Une polémique sans précédent secoue actuellement la scène musicale camerounaise, mettant en lumière les dérives potentielles de certains artistes et l'impact des réseaux sociaux dans la propagation de messages haineux.
Le Mbolé, genre musical camerounais autrefois porteur d'espoir et de réconfort, connaît une évolution inquiétante. Né dans les veillées funèbres de Yaoundé et Douala, ce style musical avait pour vocation initiale d'apporter du soutien aux familles endeuillées. Son évolution vers les studios d'enregistrement modernes a vu émerger des artistes comme Petit Malo, Aristide Mpacko, ou encore Happy d'Efoulan, qui utilisaient cette plateforme pour aborder des sujets de société, parfois tabous.*
Récemment, une chanson intitulée "Les nerfs des boys" de l'artiste Snoopy la mélodie, alias "le capitaine du ghetto", a suscité une vive controverse. Les paroles de ce morceau, devenu viral sur TikTok, appellent ouvertement à la violence contre les minorités LGBT du pays. Des extraits tels que "Nous, on déteste les pédés [...] pardon les gars, poignardez, poignardez les pédés !" ont choqué de nombreux internautes.
Face à cette situation, des voix s'élèvent pour rappeler le cadre légal. Yvanna Chantal Bessecke, analyste politique, souligne que même si l'homosexualité est criminalisée au Cameroun, "à aucun moment, la loi ne stipule que les personnes condamnées pour ces actes perdent leurs droits fondamentaux, notamment le droit à la vie".
La reprise massive de cette chanson par des influenceurs et d'autres artistes a amplifié sa portée, donnant lieu à des "challenges" incitant à la violence. Yvanna Chantal Bessecke met en garde : "En tant qu'influenceurs ou artistes, vous portez une lourde responsabilité. Encourager vos abonnés à commettre des actes violents est d'une irresponsabilité inacceptable."

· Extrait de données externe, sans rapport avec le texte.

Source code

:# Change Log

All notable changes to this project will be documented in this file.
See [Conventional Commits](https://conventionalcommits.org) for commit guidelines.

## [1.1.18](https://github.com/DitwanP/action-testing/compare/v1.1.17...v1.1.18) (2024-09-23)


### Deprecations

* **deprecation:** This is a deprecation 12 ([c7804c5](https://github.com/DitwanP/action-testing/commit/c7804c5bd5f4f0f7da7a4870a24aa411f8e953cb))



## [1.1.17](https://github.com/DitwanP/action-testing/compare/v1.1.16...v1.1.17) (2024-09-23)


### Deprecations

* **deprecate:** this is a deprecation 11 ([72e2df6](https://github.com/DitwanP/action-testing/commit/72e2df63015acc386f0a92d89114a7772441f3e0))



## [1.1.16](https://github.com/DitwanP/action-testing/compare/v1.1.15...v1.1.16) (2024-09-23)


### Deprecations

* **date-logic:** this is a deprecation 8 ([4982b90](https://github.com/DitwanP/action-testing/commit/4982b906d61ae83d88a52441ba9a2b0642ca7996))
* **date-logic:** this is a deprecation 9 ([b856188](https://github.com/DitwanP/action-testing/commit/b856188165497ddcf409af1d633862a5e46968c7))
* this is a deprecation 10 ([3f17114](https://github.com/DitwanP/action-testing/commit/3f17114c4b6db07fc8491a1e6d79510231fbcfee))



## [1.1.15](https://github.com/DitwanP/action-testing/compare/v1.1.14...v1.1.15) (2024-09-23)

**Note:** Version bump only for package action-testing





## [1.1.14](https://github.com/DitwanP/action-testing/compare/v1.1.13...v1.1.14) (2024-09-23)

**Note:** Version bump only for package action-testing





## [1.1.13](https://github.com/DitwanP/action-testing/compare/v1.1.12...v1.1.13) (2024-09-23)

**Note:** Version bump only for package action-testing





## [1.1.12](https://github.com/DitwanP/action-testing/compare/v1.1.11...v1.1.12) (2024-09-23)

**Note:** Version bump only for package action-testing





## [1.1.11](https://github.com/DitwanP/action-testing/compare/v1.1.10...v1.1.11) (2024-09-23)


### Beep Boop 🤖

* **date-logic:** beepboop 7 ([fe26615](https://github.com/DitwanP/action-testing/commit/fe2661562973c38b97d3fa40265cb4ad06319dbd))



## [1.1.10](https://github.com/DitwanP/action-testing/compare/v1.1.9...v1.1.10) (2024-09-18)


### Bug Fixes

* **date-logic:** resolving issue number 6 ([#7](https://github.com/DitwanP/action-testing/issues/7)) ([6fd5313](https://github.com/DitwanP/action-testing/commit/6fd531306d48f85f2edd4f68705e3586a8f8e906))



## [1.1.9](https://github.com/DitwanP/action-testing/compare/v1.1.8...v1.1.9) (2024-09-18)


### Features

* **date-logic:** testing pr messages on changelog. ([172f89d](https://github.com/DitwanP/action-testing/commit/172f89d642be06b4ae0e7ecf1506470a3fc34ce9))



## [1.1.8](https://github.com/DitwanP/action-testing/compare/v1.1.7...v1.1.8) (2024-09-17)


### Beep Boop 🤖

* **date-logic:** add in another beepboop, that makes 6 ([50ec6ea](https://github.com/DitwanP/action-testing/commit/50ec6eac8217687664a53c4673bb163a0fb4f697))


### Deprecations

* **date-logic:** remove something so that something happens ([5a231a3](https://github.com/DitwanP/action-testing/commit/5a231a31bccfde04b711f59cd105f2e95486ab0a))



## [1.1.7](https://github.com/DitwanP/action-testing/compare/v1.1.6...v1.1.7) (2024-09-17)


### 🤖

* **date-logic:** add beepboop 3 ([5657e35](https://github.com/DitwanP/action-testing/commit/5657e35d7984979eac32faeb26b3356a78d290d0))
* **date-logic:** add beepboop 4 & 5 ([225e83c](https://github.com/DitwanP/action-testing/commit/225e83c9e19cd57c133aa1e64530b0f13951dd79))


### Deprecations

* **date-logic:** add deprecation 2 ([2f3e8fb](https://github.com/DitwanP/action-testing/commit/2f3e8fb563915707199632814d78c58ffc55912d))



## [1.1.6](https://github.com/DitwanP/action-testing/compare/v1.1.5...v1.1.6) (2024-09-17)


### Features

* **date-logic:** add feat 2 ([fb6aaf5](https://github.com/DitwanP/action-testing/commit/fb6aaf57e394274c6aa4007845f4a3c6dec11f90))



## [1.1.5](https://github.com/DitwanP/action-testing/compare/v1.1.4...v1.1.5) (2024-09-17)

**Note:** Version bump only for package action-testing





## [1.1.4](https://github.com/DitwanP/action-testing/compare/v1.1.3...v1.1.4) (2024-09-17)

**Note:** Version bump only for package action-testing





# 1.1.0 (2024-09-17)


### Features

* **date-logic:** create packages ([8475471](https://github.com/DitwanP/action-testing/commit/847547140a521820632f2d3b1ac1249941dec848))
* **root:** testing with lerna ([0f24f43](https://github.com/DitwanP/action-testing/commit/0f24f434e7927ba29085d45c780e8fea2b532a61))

Contacté par Jeune Afrique, le manager de l'artiste a tenté de justifier les paroles en affirmant que le terme "PD" faisait référence aux "partisans de la destruction" et non aux homosexuels. Cependant, cette explication a été rapidement mise en doute face aux incohérences du discours et aux références explicites aux minorités LGBT dans la chanson et les vidéos associées.
Cette polémique soulève des questions importantes sur la responsabilité des artistes, le rôle des réseaux sociaux dans la propagation de messages haineux, et la nécessité d'un débat de société sur la tolérance et le respect des droits humains au Cameroun. Elle met également en lumière les tensions existantes entre la législation criminalisant l'homosexualité et le respect des droits fondamentaux de tous les citoyens.